(PROVIDED RECORDS Opens)

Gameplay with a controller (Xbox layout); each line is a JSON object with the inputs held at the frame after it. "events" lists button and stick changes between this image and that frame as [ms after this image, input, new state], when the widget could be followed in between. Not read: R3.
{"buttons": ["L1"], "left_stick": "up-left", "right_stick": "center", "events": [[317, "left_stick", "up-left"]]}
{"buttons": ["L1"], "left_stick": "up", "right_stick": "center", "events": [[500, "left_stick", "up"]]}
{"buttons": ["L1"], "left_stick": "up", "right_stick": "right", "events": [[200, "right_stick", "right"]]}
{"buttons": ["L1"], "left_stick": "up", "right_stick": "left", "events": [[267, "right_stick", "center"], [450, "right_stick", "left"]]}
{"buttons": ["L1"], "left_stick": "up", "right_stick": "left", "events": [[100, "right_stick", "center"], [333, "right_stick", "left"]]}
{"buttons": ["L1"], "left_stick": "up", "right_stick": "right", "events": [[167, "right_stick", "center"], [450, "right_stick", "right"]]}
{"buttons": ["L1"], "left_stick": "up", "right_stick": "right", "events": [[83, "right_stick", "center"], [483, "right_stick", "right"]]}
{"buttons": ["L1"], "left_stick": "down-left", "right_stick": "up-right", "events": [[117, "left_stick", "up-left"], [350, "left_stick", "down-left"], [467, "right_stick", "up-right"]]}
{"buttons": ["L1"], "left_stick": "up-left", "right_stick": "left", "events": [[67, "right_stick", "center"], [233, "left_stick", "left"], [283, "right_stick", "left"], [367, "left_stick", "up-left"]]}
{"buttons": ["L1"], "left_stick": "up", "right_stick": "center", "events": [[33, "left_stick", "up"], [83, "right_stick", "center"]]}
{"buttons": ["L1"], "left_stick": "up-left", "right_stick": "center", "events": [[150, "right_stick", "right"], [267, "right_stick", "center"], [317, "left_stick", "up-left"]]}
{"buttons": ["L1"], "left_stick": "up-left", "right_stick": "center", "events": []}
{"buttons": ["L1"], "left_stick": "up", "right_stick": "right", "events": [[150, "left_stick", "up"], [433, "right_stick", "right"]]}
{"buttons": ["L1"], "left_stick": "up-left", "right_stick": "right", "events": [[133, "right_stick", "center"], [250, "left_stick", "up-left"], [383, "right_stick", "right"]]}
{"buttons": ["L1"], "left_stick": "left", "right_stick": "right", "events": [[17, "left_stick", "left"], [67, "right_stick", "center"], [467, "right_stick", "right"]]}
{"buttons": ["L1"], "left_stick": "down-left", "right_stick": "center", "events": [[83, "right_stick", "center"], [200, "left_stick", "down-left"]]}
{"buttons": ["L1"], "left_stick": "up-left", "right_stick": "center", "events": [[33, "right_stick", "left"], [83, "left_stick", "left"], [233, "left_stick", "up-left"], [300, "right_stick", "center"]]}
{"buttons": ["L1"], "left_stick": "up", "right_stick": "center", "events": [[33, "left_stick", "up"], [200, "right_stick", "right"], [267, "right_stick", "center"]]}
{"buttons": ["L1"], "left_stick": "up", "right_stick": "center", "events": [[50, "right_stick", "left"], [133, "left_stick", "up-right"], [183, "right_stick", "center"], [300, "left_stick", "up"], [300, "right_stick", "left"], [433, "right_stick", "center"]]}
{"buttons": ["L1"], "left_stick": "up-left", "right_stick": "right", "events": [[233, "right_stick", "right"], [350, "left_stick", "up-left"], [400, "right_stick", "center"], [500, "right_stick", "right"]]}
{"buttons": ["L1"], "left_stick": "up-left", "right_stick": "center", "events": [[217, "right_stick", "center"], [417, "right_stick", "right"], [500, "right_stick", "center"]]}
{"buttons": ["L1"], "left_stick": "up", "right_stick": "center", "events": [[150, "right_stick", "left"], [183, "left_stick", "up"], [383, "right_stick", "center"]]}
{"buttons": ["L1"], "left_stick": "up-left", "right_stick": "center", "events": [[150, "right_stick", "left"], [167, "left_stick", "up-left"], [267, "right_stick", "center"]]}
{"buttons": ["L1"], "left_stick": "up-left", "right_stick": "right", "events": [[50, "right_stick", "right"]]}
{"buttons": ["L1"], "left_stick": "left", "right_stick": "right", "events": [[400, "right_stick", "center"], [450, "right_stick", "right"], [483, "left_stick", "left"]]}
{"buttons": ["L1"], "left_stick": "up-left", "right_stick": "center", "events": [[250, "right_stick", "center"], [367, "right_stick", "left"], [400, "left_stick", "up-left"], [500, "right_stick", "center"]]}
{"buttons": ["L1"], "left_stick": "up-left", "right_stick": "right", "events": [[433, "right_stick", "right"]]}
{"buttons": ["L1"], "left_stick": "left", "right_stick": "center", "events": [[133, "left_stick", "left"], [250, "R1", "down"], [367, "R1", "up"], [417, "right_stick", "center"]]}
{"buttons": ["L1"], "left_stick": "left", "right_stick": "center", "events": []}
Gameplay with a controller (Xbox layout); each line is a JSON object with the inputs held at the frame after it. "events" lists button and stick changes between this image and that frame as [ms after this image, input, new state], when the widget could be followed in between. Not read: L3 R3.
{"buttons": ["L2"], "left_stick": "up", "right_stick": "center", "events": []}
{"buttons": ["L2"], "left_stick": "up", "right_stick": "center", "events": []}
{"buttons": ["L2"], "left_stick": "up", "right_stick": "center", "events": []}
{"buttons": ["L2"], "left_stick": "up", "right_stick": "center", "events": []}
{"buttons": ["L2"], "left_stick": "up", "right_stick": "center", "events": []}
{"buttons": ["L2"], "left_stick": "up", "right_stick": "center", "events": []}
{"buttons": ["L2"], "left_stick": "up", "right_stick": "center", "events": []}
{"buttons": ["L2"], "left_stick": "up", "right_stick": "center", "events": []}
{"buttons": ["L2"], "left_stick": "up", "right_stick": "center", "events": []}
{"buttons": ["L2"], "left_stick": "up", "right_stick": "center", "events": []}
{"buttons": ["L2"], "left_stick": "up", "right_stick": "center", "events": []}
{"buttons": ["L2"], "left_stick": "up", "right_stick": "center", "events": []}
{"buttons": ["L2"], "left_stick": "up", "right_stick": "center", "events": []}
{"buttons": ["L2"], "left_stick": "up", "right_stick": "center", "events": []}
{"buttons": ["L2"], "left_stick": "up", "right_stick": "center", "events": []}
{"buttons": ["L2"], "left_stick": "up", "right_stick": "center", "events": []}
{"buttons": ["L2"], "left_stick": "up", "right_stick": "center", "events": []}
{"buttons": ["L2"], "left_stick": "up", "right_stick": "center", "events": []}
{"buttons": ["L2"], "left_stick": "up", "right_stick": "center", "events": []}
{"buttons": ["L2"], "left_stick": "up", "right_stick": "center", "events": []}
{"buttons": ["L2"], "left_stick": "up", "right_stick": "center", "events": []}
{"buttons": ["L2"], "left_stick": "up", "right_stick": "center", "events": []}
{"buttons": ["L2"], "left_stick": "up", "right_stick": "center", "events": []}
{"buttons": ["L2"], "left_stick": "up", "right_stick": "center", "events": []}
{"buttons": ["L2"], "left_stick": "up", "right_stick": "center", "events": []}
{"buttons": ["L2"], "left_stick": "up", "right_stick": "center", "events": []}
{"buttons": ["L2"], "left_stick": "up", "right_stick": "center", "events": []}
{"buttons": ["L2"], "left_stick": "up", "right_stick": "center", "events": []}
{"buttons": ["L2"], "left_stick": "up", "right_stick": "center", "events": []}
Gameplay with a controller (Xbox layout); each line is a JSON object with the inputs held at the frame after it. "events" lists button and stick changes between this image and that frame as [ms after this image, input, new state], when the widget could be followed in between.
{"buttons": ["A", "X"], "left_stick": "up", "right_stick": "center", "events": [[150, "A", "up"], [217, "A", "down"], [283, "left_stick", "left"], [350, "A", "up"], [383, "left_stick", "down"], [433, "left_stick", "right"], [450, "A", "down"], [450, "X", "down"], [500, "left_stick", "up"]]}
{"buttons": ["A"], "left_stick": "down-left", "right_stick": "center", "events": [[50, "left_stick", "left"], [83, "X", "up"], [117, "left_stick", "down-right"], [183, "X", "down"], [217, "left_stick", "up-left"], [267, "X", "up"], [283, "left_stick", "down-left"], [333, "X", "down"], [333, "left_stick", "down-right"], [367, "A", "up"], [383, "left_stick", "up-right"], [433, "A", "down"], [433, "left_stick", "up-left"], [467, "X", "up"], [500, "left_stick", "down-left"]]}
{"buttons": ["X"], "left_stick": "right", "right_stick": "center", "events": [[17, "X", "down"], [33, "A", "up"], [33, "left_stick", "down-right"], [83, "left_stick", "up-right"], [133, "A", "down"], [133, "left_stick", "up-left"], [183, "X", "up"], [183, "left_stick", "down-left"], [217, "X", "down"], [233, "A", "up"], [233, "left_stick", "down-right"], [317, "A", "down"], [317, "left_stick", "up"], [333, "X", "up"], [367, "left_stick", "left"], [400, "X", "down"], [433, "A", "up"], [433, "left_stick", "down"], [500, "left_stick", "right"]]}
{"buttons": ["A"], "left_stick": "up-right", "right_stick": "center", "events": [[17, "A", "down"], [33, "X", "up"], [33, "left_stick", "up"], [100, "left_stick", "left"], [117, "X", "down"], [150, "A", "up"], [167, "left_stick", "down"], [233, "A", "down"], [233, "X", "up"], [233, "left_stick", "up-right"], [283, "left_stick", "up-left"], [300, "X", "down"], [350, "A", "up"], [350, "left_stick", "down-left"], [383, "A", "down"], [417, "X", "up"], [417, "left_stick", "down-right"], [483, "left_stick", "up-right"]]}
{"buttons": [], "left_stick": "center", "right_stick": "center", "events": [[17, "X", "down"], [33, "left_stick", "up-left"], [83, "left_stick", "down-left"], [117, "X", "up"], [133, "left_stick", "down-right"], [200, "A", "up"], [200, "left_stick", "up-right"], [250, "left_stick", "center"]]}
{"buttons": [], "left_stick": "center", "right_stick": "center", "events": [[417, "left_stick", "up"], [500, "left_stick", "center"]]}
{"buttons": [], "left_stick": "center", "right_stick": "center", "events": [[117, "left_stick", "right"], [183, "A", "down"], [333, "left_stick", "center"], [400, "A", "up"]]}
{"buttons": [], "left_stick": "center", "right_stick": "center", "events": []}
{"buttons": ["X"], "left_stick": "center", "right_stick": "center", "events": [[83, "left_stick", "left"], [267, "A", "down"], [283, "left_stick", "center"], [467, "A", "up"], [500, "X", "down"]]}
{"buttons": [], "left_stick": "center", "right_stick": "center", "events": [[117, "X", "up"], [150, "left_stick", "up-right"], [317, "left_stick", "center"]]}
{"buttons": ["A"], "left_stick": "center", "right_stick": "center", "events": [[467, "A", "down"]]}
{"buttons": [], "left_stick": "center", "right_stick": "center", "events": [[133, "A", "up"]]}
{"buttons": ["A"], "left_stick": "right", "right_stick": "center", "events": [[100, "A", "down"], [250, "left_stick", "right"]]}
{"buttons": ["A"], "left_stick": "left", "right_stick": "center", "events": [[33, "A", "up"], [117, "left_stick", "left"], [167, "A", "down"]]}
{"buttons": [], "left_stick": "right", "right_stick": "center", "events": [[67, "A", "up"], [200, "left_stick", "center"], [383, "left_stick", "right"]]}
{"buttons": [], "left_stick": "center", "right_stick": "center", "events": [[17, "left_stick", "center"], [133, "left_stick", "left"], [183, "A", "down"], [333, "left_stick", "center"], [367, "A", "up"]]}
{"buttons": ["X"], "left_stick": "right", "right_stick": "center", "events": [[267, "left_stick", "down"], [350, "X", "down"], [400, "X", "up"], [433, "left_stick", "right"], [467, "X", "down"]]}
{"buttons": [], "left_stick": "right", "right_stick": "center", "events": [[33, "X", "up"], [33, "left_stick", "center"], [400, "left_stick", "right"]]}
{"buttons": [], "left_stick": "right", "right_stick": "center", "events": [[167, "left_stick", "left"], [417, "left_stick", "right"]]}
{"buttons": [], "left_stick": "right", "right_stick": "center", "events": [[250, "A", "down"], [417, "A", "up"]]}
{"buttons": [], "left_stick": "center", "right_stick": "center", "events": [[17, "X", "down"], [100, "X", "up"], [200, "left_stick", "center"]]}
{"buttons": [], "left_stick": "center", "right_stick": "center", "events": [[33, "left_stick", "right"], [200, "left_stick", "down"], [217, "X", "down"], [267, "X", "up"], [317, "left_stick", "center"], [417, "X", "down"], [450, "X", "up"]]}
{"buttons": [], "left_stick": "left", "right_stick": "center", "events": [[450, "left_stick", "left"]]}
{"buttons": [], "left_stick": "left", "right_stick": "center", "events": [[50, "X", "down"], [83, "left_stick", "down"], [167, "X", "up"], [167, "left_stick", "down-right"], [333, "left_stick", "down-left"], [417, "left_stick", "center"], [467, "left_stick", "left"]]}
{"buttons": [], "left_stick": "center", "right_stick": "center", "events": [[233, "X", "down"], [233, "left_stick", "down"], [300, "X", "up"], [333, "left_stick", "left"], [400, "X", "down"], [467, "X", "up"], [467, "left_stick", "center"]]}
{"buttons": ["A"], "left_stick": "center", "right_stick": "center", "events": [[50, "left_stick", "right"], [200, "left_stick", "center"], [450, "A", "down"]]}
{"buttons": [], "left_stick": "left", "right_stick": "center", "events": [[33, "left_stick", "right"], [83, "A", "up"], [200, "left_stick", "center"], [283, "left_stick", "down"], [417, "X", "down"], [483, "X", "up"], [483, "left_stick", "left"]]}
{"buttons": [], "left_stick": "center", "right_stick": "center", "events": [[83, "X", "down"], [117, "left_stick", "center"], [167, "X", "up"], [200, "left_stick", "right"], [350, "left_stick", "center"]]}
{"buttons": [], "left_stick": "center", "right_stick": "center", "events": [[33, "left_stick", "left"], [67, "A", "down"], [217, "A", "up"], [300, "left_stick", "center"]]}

(PROVIDED RECORDS Closes)

» **EXERCISE PROMPT**
Only lines containing "held" belong in the answer; copy every such line from the records.

» **ANSWER BELOW**
Gameplay with a controller (Xbox layout); each line is a JSON object with the inputs held at the frame after it. "events" lists button and stick changes between this image and that frame as [ms after this image, input, new state], when the widget could be followed in between. Not read: R3.
Gameplay with a controller (Xbox layout); each line is a JSON object with the inputs held at the frame after it. "events" lists button and stick changes between this image and that frame as [ms after this image, input, new state], when the widget could be followed in between. Not read: L3 R3.
Gameplay with a controller (Xbox layout); each line is a JSON object with the inputs held at the frame after it. "events" lists button and stick changes between this image and that frame as [ms after this image, input, new state], when the widget could be followed in between.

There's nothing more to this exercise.